预张力纤维织物超高速碰撞热-力学特性分析

In an inflatable capsule, a bearing layer, which consists of high-performance fiber fabrics, is always used to bear its internal pressure load and to provide space debris protection. The pre-tension of the fiber fabric bearing layer, resulting from the pressure load, has a significant effect on the characteristics of the fiber fabric under space debris hypervelocity impact, thereby affecting the space debris protection performance of the inflatable capsule. To consider the thermo-mechanical behavior during hypervelocity impact, a numerical model for hypervelocity impact on pre-tensioned fiber fabrics is developed by introducing the Johnson-Cook strength model and Mie-Grüneisen state equation. The finite element method-smoothed particle hydrodynamics (FEM-SPH) coupling algorithm is used to discrete the yarn weaving structure of fiber fabrics. A fabric panel that has a rectangular configuration is pre-stretched by applying tensile stress boundary conditions.

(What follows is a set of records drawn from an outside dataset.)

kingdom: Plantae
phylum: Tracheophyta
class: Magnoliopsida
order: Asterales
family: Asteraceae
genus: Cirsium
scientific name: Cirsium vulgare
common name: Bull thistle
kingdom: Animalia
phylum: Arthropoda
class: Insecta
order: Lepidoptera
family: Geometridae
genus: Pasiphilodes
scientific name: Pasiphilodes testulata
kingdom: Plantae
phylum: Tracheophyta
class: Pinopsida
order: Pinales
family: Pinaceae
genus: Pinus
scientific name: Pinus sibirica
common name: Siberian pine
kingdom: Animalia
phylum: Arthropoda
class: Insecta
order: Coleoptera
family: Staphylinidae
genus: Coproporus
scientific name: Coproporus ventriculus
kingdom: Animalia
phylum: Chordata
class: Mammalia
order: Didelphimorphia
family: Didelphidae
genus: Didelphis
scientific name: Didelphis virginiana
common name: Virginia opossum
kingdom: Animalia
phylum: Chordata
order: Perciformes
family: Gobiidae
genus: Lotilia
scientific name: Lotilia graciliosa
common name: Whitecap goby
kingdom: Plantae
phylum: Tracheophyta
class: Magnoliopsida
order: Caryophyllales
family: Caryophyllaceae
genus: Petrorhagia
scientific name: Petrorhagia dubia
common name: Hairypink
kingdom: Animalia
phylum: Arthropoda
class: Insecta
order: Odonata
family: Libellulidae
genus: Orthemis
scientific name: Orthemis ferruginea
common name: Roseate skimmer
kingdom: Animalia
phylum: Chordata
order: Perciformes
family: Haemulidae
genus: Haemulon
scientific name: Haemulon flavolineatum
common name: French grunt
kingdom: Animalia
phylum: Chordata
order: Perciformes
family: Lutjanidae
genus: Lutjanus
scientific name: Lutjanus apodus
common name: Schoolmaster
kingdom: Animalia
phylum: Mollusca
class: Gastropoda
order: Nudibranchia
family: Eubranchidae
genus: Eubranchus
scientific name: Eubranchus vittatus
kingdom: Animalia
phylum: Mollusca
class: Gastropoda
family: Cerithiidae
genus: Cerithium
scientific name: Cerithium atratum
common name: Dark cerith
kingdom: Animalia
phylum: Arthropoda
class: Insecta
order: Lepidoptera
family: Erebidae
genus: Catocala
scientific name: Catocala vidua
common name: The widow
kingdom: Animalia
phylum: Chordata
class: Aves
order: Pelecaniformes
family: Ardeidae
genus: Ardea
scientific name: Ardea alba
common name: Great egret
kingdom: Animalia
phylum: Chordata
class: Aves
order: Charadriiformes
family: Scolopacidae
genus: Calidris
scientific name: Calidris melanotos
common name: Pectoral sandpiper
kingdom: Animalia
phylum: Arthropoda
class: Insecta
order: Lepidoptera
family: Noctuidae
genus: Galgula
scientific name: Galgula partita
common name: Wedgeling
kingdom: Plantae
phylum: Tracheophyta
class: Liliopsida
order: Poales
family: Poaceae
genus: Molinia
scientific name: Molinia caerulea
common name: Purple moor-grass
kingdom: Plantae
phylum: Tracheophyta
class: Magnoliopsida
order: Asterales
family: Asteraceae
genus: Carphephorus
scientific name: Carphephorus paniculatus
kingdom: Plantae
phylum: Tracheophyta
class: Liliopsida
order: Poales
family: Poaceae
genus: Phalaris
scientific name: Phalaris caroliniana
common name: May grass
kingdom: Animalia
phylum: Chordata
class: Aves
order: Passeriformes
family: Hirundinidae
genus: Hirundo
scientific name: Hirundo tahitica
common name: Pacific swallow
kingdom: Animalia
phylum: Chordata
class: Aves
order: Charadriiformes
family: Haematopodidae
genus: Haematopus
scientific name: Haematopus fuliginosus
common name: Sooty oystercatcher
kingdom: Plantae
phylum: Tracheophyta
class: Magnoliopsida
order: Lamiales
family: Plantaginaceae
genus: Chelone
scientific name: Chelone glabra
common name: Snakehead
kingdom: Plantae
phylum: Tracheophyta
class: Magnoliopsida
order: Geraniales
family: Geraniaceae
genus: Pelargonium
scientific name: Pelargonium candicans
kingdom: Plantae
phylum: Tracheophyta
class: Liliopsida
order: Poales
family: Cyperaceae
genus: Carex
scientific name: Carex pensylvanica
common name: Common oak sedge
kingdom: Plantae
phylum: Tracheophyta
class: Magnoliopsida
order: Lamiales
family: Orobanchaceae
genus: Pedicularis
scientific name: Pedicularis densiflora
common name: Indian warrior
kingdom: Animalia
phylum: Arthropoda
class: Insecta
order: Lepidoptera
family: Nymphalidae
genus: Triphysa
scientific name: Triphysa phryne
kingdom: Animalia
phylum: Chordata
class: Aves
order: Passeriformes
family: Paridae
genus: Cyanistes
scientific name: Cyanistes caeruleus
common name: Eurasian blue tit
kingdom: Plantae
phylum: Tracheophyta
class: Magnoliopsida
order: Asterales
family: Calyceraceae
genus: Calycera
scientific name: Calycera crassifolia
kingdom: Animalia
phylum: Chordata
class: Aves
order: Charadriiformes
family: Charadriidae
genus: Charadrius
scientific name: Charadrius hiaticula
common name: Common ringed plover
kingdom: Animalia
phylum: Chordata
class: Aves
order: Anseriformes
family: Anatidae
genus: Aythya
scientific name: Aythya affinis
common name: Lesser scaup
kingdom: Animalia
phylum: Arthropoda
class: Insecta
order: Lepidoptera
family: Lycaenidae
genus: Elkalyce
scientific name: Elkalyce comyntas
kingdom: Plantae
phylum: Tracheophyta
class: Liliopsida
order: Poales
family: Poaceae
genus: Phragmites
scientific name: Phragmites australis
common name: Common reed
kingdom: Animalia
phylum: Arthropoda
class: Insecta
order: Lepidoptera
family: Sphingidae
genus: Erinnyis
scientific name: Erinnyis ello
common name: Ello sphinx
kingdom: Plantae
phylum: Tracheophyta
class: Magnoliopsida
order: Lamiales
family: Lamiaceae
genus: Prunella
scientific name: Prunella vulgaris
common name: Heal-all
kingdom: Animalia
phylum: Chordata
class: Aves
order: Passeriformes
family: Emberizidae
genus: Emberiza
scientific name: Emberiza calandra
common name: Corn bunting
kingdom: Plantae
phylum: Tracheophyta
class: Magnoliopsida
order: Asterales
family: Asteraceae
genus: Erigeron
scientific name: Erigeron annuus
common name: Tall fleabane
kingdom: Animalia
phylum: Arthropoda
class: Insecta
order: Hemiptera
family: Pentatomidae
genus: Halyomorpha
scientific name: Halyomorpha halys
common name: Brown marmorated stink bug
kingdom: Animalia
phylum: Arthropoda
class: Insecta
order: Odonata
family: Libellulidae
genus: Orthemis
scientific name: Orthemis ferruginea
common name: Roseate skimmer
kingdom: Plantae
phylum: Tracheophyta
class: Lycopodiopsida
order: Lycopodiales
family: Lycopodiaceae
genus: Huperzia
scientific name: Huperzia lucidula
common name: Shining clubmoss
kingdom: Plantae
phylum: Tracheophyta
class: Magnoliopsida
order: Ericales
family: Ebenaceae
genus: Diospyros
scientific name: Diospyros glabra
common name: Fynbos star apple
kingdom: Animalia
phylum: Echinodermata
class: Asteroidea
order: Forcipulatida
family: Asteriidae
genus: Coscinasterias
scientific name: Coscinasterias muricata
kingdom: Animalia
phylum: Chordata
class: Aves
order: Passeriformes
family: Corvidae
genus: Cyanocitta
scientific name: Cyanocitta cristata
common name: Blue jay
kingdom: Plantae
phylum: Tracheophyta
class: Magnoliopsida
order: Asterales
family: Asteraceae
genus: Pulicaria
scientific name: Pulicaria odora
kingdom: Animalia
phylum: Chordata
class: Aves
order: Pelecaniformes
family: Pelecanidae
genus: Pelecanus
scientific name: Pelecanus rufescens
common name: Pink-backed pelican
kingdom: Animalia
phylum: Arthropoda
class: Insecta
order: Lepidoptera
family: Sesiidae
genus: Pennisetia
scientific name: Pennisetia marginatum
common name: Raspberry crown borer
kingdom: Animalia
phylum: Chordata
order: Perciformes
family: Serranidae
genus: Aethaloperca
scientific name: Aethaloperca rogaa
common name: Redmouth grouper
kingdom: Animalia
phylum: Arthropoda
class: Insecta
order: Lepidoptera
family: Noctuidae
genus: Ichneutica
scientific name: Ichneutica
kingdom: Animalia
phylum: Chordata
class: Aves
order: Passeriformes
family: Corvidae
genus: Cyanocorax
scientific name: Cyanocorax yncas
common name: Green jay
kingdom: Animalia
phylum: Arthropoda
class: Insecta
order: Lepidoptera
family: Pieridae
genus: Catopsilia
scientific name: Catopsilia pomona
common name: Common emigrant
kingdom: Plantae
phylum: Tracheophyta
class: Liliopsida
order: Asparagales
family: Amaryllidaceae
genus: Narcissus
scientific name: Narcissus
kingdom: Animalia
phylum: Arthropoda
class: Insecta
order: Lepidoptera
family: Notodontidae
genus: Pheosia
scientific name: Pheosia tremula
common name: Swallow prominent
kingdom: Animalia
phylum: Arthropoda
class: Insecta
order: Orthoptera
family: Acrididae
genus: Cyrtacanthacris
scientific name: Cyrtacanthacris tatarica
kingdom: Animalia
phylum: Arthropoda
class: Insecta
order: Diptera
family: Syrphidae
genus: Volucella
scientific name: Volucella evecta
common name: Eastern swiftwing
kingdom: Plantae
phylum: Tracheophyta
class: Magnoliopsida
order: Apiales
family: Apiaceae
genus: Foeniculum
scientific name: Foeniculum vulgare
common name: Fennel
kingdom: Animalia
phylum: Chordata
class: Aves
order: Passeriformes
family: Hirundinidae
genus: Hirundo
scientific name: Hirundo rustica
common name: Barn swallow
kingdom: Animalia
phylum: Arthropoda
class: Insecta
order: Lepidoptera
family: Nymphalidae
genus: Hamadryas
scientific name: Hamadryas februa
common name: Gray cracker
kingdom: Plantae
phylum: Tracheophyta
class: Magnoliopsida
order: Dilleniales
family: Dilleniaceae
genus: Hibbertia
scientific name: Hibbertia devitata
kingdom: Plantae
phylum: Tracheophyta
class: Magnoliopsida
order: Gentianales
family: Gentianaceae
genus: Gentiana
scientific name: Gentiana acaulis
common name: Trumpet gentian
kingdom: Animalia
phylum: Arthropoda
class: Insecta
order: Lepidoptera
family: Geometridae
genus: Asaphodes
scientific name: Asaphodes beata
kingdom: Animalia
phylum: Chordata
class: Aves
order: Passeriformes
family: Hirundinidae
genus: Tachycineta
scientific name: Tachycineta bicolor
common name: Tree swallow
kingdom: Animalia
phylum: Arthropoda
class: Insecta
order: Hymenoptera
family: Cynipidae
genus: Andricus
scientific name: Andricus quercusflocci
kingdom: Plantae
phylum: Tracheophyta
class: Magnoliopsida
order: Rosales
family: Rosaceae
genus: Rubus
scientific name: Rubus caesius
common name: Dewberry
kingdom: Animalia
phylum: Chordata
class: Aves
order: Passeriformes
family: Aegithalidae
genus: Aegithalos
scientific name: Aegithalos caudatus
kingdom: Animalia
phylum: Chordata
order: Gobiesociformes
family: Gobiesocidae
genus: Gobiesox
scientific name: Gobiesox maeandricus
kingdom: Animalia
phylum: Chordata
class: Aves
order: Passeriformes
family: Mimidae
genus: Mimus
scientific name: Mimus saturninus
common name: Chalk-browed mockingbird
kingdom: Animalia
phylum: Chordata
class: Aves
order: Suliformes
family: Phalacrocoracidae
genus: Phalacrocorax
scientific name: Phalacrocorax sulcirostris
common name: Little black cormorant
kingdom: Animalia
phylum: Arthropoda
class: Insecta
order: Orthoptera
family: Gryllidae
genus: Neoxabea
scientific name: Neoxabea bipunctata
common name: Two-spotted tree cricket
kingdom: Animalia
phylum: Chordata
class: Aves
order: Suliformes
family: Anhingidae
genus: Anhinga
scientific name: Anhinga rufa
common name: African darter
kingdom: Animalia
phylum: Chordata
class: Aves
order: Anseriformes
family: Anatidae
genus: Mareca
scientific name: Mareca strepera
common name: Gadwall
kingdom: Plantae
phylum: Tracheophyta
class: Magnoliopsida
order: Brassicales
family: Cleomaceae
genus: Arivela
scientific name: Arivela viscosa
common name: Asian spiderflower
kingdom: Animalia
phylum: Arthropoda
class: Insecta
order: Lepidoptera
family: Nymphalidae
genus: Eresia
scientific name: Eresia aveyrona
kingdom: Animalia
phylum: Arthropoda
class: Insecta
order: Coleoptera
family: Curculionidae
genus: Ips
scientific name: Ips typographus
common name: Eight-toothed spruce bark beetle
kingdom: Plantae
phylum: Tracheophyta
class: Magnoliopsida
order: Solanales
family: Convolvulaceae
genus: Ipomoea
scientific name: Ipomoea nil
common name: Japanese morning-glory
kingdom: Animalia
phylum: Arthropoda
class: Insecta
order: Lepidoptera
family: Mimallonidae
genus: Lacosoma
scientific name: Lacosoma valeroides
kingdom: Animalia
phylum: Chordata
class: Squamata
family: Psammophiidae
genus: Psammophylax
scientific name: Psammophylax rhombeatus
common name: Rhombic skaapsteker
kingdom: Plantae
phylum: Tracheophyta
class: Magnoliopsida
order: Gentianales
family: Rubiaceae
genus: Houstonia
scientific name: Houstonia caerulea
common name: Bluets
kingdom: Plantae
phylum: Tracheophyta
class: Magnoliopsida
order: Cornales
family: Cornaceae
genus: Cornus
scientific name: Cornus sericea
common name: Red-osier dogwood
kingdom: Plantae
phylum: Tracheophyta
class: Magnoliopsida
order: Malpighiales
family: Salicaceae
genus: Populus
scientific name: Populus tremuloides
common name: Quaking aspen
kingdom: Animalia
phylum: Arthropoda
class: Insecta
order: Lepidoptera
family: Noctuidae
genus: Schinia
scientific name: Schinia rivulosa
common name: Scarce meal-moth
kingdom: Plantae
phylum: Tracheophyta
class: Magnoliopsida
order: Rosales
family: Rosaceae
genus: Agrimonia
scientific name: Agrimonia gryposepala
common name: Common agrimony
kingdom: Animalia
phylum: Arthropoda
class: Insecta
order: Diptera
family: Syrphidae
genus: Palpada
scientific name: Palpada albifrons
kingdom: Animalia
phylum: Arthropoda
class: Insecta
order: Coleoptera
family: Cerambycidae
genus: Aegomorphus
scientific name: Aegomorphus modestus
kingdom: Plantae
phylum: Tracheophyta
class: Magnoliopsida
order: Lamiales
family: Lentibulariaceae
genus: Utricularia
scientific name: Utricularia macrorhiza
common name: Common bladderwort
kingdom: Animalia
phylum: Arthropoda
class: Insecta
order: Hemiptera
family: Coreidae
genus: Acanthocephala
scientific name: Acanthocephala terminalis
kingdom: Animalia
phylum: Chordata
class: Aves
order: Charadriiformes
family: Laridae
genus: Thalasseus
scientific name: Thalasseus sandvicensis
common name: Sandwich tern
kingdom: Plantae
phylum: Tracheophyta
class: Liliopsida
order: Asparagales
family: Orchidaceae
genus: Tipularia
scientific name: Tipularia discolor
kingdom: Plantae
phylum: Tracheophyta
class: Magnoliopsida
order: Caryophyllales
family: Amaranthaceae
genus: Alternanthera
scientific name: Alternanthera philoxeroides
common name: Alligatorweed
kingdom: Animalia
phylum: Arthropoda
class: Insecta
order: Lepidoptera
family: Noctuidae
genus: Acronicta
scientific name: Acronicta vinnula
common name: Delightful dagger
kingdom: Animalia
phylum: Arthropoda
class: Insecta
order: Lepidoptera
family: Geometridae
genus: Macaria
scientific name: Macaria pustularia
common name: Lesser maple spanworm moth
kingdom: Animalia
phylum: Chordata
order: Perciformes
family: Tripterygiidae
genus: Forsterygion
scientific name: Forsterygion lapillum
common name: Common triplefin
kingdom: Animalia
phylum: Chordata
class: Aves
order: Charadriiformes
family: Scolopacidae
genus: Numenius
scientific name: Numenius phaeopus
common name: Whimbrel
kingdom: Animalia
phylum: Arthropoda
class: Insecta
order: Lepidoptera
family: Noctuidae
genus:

A projectile is then launched at a preset velocity and hit the four-side clamped pre-tensioned fiber fabric to simulate the hypervelocity impact process. The thermal-mechanical properties and space debris protection performance of the pre-tensioned fiber fabrics under hypervelocity impact are analyzed. The results show that with an increase in pre-tension, the perforation diameter of the fiber fabric increases, while the diffusion angle of the debris, as well as the absorption rate of the projectile kinetic energy and the temperature of the impact area, decrease. As a result, the pre-tension significantly reduces the space debris protection performance of the fiber fabrics.